*** Opening Given data ***
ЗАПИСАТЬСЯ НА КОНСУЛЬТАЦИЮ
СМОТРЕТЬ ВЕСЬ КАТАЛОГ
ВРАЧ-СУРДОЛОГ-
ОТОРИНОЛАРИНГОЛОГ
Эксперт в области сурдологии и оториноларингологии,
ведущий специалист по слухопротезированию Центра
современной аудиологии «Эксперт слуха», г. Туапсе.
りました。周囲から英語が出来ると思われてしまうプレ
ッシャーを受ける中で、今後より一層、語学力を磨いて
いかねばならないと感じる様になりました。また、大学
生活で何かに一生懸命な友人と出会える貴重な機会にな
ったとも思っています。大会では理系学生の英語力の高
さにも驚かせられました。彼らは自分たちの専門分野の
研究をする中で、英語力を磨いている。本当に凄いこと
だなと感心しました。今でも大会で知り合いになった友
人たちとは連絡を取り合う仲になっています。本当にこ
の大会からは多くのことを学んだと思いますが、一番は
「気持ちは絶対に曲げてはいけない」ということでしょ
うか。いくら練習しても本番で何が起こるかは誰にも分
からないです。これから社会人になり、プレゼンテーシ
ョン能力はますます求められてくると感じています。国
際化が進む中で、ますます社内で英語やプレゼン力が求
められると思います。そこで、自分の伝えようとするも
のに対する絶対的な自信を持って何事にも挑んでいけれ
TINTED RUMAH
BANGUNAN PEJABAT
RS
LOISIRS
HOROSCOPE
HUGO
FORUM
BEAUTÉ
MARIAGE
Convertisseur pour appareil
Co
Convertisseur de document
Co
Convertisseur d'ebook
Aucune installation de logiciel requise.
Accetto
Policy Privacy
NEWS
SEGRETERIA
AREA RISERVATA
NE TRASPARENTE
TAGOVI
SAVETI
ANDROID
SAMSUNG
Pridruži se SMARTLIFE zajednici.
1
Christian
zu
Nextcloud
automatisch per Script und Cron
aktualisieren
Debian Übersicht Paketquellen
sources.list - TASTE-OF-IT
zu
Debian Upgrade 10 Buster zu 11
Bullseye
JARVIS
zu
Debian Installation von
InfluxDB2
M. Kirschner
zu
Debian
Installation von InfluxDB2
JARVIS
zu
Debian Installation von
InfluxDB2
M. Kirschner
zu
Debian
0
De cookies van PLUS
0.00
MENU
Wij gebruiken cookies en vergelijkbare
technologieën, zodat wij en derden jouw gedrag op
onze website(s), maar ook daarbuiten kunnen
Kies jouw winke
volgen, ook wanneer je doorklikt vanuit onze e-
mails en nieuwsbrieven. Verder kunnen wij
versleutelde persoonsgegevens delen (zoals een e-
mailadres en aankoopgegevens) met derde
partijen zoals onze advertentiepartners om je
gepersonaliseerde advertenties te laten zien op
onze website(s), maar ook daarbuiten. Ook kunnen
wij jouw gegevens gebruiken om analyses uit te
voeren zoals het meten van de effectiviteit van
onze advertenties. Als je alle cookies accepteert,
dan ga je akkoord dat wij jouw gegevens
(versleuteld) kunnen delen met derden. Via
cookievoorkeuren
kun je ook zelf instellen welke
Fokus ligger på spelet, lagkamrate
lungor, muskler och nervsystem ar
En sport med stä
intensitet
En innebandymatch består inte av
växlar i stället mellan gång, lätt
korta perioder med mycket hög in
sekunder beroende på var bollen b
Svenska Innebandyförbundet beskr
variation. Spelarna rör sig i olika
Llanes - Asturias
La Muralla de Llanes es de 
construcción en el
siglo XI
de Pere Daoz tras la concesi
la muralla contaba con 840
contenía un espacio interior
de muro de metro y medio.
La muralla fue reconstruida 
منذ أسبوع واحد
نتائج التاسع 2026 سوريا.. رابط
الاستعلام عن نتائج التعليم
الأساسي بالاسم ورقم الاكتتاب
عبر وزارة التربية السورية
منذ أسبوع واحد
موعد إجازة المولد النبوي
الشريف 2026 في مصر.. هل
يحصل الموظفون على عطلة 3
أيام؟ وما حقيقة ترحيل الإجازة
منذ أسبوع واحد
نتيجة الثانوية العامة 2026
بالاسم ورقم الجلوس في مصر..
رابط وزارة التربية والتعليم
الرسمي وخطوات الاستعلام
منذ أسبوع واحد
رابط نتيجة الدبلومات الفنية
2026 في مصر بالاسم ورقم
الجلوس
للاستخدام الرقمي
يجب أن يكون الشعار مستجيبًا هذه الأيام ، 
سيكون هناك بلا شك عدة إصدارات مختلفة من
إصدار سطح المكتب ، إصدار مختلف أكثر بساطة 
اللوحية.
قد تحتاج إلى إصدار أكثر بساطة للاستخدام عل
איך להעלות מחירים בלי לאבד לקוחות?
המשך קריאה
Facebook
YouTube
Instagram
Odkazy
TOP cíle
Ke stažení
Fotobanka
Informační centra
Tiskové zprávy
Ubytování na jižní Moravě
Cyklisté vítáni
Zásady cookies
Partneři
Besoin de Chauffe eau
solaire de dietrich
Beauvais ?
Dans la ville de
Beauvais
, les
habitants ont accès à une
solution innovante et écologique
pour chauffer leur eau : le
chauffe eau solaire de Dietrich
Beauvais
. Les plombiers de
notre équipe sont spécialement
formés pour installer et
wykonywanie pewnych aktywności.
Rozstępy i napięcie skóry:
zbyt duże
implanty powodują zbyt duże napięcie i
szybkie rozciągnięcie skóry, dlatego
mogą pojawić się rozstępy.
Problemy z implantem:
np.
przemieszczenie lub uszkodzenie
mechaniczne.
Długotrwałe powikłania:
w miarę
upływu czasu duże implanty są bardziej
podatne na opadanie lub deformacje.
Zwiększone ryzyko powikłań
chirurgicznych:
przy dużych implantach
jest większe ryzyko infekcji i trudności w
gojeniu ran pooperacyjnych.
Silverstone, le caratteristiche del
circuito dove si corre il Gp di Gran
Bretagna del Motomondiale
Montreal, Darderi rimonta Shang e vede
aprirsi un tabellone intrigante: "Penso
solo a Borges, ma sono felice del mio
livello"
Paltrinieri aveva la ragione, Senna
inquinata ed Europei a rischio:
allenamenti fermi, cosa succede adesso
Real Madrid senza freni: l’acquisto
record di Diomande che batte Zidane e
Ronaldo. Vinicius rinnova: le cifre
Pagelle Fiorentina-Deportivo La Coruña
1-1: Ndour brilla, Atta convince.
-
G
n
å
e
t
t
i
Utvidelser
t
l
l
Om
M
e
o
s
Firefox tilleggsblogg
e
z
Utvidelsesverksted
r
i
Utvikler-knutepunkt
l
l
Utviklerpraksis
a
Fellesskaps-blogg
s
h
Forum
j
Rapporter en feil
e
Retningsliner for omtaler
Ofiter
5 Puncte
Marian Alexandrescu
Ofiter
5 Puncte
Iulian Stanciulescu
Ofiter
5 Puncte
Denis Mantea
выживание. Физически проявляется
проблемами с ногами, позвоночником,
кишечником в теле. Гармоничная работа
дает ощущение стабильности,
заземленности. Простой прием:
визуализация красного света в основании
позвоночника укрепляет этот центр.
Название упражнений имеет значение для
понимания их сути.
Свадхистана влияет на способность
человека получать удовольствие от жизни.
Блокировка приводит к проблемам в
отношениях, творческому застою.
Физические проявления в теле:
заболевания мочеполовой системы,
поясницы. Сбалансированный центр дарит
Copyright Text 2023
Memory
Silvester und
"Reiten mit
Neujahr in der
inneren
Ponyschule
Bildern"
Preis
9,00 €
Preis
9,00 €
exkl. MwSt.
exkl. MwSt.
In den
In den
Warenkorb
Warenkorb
*** Closing Given data ***
# [Task to complete]
From the records above, pull every line that has the string "skóry" and copy it.

# [Your response]
Rozstępy i napięcie skóry:
szybkie rozciągnięcie skóry, dlatego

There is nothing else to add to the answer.